據關於OsOFP6基因轉錄組分析的原文，ZH11 vs OsOFP6-RNAi的比較中共獲得多少個差異表達基因？

## [原文]
-=-=-=-=-
OsOFP6基因過表達與RNA干擾水稻轉錄組分析

摘要：為探究卵形家族蛋白6（OFP6）基因過表達（OE）與RNA干擾（RNAi）對水稻基因轉錄表達的影響，并解析OsOFP6基因調控水稻生長發育與抗逆通路，對OsOFP6基因的OsOFP6-OE、OsOFP6-RNAi株系進行轉錄組測序技術（RNA-seq）測序。測序共獲得446 277 340份原始數據，每個樣品比對率均在90.84%以上，OsOFP6-OE與OsOFP6-RNAi共檢測到22 116個基因，以Fold Change≥2且FDRlt;0.05作為篩選標準，ZH11 vs OsOFP6-OE中獲得229個差異表達基因（DEGs），其中包含上調基因161個、下調基因68個；ZH11 vs OsOFP6-RNAi中獲得1 466個差異表達基因，其中包含上調基因464個、下調基因1 002個。OsOFP6-OE的KEGG通路富集分析結果顯示，差異基因在氨基酸糖和核苷酸糖代謝相關通路中較多。OsOFP6-RNAi的KEGG通路富集分析結果顯示，差異基因顯著富集于核糖體相關通路。過表達OsOFP6后，顯示有8個DEGs富集到核氨基酸糖和核苷酸糖代謝通路中，可能參與核苷酸與蛋白質的水解。OsOFP6-RNAi后，其中有28個DEGs被富集到核糖體中，可能參與mRNA的翻譯、翻譯共折疊、添加不依賴翻譯的氨基酸。利用RNA-Seq技術分析了OsOFP6基因過表達與RNA干擾對中花11的影響，發現其通過調控多個OsOFP6下游基因表達，來影響其代謝相關信號通路，為后續分析OsOFP6基因的功能以及解析OFP家族基因的表達調控提供了材料。
-=-=-=-=-
## [資料紀錄]

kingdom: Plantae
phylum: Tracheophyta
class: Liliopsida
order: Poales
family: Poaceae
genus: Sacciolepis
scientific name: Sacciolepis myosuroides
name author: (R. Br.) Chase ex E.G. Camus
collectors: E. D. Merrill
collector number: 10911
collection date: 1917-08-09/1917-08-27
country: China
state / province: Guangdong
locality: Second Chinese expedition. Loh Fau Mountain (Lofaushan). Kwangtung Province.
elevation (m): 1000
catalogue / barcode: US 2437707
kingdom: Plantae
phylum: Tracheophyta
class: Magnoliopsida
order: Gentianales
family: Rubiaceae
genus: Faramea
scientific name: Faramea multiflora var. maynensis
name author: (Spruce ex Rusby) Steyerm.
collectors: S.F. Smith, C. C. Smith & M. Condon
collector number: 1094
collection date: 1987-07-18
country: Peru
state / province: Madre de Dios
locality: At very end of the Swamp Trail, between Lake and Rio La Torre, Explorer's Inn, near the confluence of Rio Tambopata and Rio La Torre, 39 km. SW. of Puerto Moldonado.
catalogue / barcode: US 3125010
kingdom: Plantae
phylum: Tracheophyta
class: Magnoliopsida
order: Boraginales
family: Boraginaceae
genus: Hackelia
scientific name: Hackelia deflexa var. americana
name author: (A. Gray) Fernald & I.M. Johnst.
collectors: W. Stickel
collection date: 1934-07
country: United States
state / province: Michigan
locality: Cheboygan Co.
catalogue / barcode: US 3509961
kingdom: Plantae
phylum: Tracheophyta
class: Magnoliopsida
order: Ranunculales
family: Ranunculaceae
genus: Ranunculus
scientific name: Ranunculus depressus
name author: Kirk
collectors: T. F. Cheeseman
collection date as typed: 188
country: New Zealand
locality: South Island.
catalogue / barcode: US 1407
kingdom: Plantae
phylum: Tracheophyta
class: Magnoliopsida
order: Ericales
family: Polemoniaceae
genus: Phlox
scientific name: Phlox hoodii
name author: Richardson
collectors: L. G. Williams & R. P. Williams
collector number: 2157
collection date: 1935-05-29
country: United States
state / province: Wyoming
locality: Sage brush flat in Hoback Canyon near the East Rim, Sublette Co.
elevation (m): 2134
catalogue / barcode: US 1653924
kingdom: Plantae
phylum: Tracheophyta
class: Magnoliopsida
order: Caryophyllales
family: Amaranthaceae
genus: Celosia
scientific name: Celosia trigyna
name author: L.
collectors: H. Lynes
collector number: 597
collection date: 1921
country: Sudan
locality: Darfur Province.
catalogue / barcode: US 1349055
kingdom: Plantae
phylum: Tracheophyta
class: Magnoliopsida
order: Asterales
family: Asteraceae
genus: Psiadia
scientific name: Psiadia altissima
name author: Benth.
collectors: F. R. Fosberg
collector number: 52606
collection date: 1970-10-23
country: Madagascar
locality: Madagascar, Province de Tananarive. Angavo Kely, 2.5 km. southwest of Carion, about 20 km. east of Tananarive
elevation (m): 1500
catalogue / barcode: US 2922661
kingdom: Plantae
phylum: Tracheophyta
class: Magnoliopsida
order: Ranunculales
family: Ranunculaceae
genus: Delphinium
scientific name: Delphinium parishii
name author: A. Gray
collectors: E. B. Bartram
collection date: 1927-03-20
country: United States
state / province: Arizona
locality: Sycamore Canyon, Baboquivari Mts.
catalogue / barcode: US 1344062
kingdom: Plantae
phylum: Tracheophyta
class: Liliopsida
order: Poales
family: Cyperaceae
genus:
-=-=-=-=-
## [答覆]
共獲得1 466個差異表達基因。